To further explain our context, Mead lifts up the myth from Ancient India telling of the fall into darkness known as the Kali Yuga, meaning the age of conflicts or roughly translated as ‘things simply at their worst.’ Unlike popular Christian apocalypse interpretations, The Kali Yuga is not a sudden fall or end to the world but a gradual decline into darkness marked as an age fraught with selfishness and recklessness.
However we frame the time we find ourselves in, awakening to our arrival in such a decline triggers deep grief, anxious denial and ruthless grasping for positions of power. Panic stricken we awaken in the dark with an urgency resulting in a collective faceplant into doors that just days ago were well lit and wide open. Having not been fully aware of the direction we were headed, this arrival into a darkness occurs before our eyes have had time to adjust and before requests for divine intervention to leave those lights on just a little bit longer were made.
In the Western world, addictions to quick fixes and perpetual progress create delusions of false deadlines for the eradication of darkness; an election cycle, the arrival of a new season, the turn of a new year. Every problem approached like a battle to be won. Every tragedy received like an enemy to be eliminated. These addictions of our Western culture function like snooze buttons hit from the comforts of a cozy bed placed in a house where the neighborhood is on fire. The fire hasn’t reached our home yet. There is still time to sleep, still time to fix a problem that before the situation becomes dire.

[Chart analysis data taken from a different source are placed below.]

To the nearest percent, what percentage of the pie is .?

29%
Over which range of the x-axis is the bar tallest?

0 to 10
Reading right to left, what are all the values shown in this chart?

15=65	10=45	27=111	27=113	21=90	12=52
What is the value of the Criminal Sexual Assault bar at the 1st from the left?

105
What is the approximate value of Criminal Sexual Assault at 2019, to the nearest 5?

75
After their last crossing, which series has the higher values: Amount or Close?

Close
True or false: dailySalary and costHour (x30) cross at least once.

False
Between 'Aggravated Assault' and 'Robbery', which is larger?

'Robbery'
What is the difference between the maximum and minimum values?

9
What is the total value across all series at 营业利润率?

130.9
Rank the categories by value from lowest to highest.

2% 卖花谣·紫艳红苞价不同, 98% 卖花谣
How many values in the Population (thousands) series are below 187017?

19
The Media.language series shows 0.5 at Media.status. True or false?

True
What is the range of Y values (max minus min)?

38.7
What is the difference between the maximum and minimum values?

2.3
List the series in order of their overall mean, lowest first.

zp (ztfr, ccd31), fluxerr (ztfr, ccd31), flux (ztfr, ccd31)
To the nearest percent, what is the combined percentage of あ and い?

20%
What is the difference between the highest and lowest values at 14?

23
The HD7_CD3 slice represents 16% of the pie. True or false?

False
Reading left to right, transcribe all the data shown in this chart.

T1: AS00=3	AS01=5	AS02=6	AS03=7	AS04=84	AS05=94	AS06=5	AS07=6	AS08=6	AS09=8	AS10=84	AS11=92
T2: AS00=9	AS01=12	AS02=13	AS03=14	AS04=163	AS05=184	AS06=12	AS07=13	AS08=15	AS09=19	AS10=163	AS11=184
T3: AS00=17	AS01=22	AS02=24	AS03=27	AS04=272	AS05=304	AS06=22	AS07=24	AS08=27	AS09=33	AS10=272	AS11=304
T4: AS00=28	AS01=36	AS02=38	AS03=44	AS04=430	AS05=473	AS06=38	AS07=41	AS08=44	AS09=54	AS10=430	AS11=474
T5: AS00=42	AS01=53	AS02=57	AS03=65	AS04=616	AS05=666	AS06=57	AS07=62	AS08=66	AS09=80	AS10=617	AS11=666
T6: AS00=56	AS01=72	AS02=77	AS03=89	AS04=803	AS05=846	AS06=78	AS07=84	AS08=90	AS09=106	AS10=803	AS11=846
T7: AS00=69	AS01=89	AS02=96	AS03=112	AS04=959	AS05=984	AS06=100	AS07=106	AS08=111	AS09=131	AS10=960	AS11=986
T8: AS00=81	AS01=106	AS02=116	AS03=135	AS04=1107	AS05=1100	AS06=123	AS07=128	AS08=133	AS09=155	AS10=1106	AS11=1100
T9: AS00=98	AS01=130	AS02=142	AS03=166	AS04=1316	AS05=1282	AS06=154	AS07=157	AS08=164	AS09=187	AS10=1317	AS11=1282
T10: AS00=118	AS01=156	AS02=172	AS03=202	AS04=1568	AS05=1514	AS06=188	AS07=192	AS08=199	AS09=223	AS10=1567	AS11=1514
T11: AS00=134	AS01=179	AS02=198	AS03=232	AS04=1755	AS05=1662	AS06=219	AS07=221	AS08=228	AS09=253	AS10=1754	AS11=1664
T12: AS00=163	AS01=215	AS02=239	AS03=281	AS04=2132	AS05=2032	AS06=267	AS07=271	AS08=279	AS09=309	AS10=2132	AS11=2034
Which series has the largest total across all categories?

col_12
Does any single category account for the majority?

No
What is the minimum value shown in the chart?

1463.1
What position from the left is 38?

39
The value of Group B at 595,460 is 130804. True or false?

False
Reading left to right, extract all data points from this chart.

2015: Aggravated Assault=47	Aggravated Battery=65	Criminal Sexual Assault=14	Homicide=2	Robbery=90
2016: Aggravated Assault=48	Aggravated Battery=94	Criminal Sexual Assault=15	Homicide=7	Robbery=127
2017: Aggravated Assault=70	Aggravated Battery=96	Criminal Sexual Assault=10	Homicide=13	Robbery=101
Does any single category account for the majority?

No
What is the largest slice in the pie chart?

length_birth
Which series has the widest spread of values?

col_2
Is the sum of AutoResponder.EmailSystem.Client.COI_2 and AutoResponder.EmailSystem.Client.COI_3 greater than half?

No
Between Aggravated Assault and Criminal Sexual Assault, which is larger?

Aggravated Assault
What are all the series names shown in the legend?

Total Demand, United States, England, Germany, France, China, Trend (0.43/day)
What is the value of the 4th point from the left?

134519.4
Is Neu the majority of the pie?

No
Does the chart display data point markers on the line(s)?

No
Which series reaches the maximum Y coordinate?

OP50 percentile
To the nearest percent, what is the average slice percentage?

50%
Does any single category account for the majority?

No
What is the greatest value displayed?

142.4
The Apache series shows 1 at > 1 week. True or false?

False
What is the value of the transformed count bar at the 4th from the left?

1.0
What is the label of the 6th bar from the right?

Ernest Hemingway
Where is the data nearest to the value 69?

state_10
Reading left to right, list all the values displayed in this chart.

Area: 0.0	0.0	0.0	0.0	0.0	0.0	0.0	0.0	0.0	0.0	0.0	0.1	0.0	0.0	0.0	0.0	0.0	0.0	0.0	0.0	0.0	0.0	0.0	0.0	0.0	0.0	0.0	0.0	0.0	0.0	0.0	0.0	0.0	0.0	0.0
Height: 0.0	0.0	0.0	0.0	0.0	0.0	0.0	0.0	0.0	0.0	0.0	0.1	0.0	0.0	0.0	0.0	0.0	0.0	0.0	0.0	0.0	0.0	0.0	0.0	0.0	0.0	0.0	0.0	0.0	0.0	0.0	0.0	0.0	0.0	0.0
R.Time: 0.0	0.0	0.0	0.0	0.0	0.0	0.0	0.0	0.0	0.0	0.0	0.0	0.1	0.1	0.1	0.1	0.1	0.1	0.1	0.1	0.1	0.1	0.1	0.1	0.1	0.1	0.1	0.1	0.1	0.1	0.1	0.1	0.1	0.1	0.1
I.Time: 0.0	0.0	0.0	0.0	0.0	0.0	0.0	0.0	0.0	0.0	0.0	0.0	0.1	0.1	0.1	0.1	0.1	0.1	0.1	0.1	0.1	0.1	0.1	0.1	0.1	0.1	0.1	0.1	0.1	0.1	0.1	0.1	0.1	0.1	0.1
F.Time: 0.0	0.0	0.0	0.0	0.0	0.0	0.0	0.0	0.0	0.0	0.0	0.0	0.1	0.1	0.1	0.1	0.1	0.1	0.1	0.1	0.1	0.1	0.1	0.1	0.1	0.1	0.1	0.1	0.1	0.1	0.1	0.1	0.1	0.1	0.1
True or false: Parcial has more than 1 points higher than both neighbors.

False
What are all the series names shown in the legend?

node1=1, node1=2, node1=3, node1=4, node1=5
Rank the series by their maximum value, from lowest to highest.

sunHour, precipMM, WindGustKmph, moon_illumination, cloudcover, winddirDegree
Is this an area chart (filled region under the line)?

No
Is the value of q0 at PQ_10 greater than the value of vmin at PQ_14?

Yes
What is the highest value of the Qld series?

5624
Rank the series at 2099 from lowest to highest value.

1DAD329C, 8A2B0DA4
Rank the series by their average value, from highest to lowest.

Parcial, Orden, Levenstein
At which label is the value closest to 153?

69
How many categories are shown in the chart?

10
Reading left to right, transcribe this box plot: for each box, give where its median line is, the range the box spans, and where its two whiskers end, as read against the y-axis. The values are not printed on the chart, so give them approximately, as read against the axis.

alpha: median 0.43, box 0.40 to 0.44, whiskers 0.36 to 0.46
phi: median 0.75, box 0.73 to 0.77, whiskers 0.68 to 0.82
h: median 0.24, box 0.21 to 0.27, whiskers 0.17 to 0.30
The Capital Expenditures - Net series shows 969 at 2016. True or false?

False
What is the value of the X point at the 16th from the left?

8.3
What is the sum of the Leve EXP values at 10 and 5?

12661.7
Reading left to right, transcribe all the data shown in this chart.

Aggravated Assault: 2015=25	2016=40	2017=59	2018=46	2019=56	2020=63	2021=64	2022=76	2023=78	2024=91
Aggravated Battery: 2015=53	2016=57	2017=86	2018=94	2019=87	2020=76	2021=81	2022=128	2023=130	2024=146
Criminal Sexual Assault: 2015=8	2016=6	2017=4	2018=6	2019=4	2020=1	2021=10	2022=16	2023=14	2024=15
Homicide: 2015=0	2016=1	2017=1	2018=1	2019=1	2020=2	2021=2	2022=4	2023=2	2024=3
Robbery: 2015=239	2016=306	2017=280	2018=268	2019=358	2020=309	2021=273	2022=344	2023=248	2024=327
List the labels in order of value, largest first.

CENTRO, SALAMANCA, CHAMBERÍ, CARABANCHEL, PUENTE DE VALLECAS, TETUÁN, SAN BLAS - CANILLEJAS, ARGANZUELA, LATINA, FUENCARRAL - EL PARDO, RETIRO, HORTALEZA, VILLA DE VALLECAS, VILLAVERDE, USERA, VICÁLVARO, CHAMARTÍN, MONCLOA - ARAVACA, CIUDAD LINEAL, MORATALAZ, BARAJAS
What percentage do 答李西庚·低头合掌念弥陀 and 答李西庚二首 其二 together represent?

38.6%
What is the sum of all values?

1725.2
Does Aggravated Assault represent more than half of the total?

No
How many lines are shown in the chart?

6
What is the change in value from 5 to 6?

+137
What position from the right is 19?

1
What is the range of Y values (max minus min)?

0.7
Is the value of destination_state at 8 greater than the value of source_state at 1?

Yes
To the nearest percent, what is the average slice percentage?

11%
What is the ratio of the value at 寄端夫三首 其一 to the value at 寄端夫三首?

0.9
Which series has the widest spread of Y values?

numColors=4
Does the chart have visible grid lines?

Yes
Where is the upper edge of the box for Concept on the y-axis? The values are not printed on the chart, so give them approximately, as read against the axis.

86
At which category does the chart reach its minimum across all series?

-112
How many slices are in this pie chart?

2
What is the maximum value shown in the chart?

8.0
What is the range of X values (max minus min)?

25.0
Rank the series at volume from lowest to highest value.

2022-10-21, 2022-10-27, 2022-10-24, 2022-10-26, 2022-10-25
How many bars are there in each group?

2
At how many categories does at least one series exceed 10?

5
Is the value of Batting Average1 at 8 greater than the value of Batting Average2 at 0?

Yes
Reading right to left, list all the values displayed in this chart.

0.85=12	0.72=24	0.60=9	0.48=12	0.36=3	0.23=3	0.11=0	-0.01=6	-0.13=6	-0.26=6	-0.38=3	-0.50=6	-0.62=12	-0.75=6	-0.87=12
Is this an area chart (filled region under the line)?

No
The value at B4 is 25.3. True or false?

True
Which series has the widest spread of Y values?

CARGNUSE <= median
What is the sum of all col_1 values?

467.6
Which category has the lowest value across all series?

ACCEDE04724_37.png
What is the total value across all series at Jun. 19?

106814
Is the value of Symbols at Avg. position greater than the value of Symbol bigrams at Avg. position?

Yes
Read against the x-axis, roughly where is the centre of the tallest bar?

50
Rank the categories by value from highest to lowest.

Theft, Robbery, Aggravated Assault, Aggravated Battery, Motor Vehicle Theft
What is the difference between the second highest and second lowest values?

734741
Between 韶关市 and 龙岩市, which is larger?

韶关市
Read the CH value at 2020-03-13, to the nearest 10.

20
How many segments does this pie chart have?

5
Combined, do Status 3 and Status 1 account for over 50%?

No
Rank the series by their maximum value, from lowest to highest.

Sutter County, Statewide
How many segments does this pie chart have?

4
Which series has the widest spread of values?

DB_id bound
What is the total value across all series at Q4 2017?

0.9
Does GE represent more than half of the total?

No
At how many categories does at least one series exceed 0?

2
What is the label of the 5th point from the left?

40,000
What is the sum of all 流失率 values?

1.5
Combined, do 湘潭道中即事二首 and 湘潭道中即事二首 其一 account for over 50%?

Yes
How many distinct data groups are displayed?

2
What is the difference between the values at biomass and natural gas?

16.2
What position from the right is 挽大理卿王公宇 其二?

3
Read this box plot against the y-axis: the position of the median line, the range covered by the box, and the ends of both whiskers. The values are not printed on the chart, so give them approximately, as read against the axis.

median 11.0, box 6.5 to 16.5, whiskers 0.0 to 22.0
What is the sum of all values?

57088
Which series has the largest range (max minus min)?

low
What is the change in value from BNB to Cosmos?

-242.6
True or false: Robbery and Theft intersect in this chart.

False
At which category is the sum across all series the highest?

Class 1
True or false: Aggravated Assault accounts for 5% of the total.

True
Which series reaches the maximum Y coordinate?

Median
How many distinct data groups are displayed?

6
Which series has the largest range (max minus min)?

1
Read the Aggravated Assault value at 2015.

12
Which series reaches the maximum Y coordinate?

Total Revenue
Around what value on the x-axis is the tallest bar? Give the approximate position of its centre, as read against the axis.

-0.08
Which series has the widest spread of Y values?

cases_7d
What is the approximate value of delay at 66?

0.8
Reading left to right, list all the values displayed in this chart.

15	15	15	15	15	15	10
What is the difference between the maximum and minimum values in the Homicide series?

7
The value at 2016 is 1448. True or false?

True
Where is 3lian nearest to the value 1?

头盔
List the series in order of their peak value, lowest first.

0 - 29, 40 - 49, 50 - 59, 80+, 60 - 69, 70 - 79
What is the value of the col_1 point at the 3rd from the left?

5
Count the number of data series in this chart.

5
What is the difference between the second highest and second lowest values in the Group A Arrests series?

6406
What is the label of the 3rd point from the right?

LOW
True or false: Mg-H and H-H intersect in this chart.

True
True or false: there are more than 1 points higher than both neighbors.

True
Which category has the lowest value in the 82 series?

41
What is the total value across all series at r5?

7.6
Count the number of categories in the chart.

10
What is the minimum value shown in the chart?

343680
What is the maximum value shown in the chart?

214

Contrary to the delusions bred from denial in the West, in the tradition of the Kali Yuga, this descent into darkness embraces a much more generous timeline, claiming a period spanning four hundred and thirty-two thousand years. A reflection of the labor of darkness which leads to the renewal of life and the return of divine breath into all of creation as slowly light creeps back into the world.
Unlike the denial of darkness which diminishes the work of death in many forms, the Kali Yuga suggests a time of discernment during which we declare our devotions and make meaning in the realities existing around us. In the Kali Yuga, a small act of goodness makes a larger impact than it would in any other age and thus permits a deep sense of empowerment and possibility for our lives in this time. The light of this tradition shone upon our own, allows us to see that we are not on a battlefield but in a birthing room, being prepared for a long, painful labor of love that will plant seeds for a renewal which will occur in a time beyond that of our own.
As Richard Rohr states in The Universal Christ, “Light is not so much what you directly see as that by which you see everything else.”
Our task is not to deny the darkness but to wait in the darkness long enough for our eyes to adjust so that we can see what it is we are supposed to be doing. The darkness has a purpose, a landscape, all its own. In our time, light is not the destination but the tool offered to illuminate the fertility of darkness where our stories have been planted.
It is this darkness in which we find ourselves. It is this darkness in which we are called to stillness, to communal contemplation. A call to wait patiently for the gaps to be filled in, without insisting on quick closure or easy answers. If, like Joshua, we are to discern and demand anything from God in this time we live in, may it be that we never sit alone. That God would sit among us and work with us. That the depth of this darkness would become that by which we see everything else … after our eyes have adjusted just enough for us to truly see where we are and know in which direction we should begin moving. Amen.